For now, the latter appears to have Trump’s ear. General Michael Flynn, the former director of the Defence Intelligence Agency, has been proposed as Trump’s national security advisor. General Flynn has become known for advocating stronger measures against “radical Islamic terrorism” and partnering with Russia on this and other issues. Meanwhile, Senator Jeff Sessions has been selected as the new attorney general and Republican Mike Pompeo as the director of the Central Intelligence Agency. Sessions has been one of Trump’s staunchest supporters, was the first senator to endorse Trump during the campaign, and has taken a hard-line stance on immigration. Pompeo has strong views on the Iran nuclear deal, having been against the idea from the beginning. Yet, the White House still needs to fill thousands of political appointee positions open for each new administration. In the case of senior posts, they will need to find other candidates the Senate will likely confirm.

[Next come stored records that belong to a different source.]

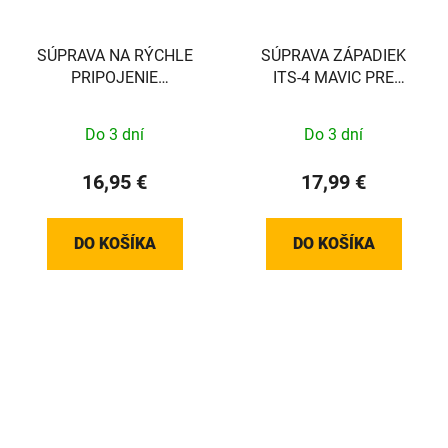
SÚPRAVA NA RÝCHLE
SÚPRAVA ZÁPADIEK
PRIPOJENIE
ITS-4 MAVIC PRE
HYDRAULIKY OSPREY
JEDNODUCHÝ POSUN
V2
Do 3 dní
Do 3 dní
16,95 €
17,99 €
DO KOŠÍKA
DO KOŠÍKA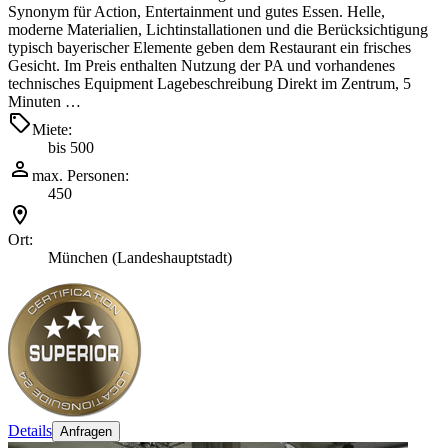
Synonym für Action, Entertainment und gutes Essen. Helle,
moderne Materialien, Lichtinstallationen und die Berücksichtigung
typisch bayerischer Elemente geben dem Restaurant ein frisches
Gesicht. Im Preis enthalten Nutzung der PA und vorhandenes
technisches Equipment Lagebeschreibung Direkt im Zentrum, 5
Minuten …
Miete:
bis 500
max. Personen:
450
Ort:
München (Landeshauptstadt)
Details
Anfragen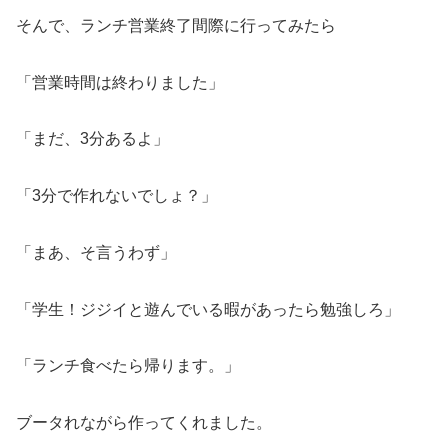
そんで、ランチ営業終了間際に行ってみたら
「営業時間は終わりました」
「まだ、3分あるよ」
「3分で作れないでしょ？」
「まあ、そ言うわず」
「学生！ジジイと遊んでいる暇があったら勉強しろ」
「ランチ食べたら帰ります。」
ブータれながら作ってくれました。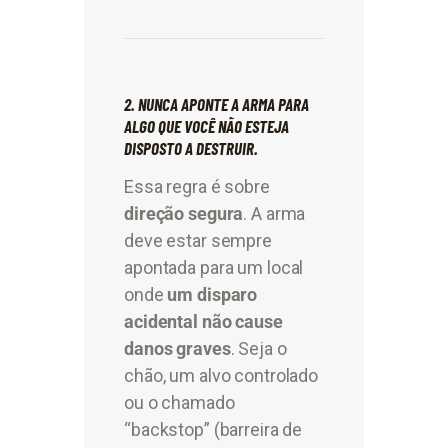
2. NUNCA APONTE A ARMA PARA
ALGO QUE VOCÊ NÃO ESTEJA
DISPOSTO A DESTRUIR.
Essa regra é sobre
direção segura
. A arma
deve estar sempre
apontada para um local
onde
um disparo
acidental não cause
danos graves
. Seja o
chão, um alvo controlado
ou o chamado
“backstop” (barreira de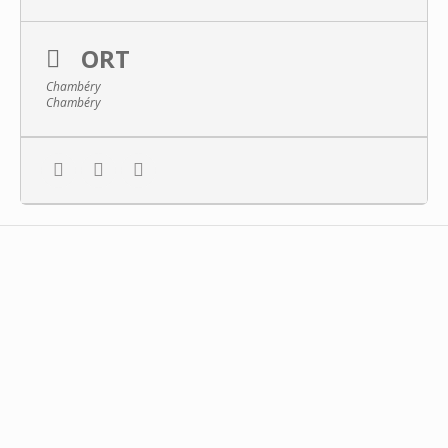
ORT
Chambéry
Chambéry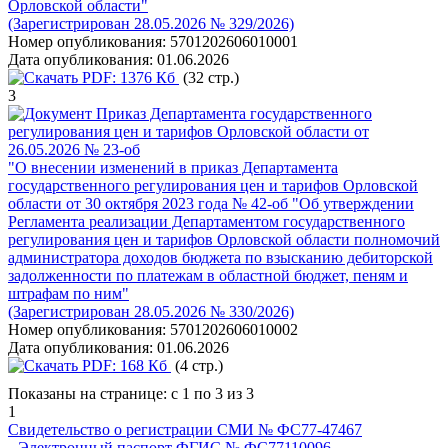
Орловской области"
(Зарегистрирован 28.05.2026 № 329/2026)
Номер опубликования:
5701202606010001
Дата опубликования:
01.06.2026
PDF:
1376 Кб
(32 стр.)
3
Приказ Департамента государственного
регулирования цен и тарифов Орловской области от
26.05.2026 № 23-об
"О внесении изменений в приказ Департамента
государственного регулирования цен и тарифов Орловской
области от 30 октября 2023 года № 42-об "Об утверждении
Регламента реализации Департаментом государственного
регулирования цен и тарифов Орловской области полномочий
администратора доходов бюджета по взысканию дебиторской
задолженности по платежам в областной бюджет, пеням и
штрафам по ним"
(Зарегистрирован 28.05.2026 № 330/2026)
Номер опубликования:
5701202606010002
Дата опубликования:
01.06.2026
PDF:
168 Кб
(4 стр.)
Показаны на странице: с 1 по 3 из 3
1
Свидетельство о регистрации СМИ № ФС77-47467
Электронный паспорт ФГИС № ФС77110096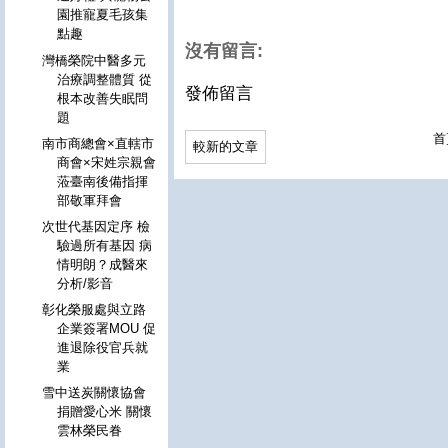
園推寵夏毛孩集
點趣
沒有留言:
灣橋榮院中醫多元
治療調整體質 從
發佈留言
根本改善失眠問
題
首
南市商總會×直轄市
較新的文章
商會×宋姓宗親會
蒞臺南後備指揮
部敬軍拜會
次世代基因定序 檢
驗過所有基因 病
情明朗？成醫來
分析/影音
彰化榮服處與立路
企業簽署MOU 促
進退除役官兵就
業
雪中送炭關懷協會
捐贈愛心米 關懷
雲林榮民眷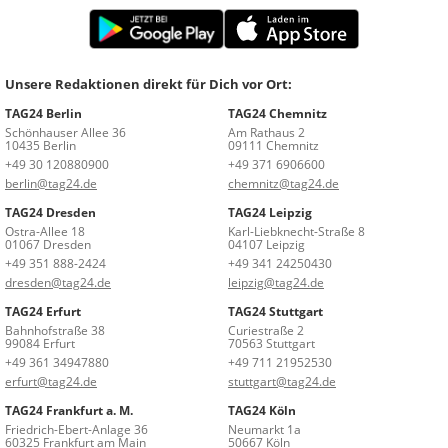
Unsere Redaktionen direkt für Dich vor Ort:
TAG24 Berlin
TAG24 Chemnitz
Schönhauser Allee 36
Am Rathaus 2
10435 Berlin
09111 Chemnitz
+49 30 120880900
+49 371 6906600
berlin@tag24.de
chemnitz@tag24.de
TAG24 Dresden
TAG24 Leipzig
Ostra-Allee 18
Karl-Liebknecht-Straße 8
01067 Dresden
04107 Leipzig
+49 351 888-2424
+49 341 24250430
dresden@tag24.de
leipzig@tag24.de
TAG24 Erfurt
TAG24 Stuttgart
Bahnhofstraße 38
Curiestraße 2
99084 Erfurt
70563 Stuttgart
+49 361 34947880
+49 711 21952530
erfurt@tag24.de
stuttgart@tag24.de
TAG24 Frankfurt a. M.
TAG24 Köln
Friedrich-Ebert-Anlage 36
Neumarkt 1a
60325 Frankfurt am Main
50667 Köln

Policy divisions are common in US presidential administrations. The Carter administration was torn between hawks and doves, George W. Bush’s administration between republicans seeking to limit government spending and neoconservatives eager to promote global democracy, and the departing Obama administration between progressives who joined the Obama primary campaign and centrist Democrats who entered along with Hillary Clinton. The traditional pattern is for people appointed due to their campaign work to give way over time to people with more government experience. In Trump’s case, the Republican majority in Congress and foreign governments will also push Trump towards more traditional foreign-policy appointments and positions. But Trump stands out among recent US presidents for his willingness to consider unorthodox policies and approaches—so this process could take much longer than usual.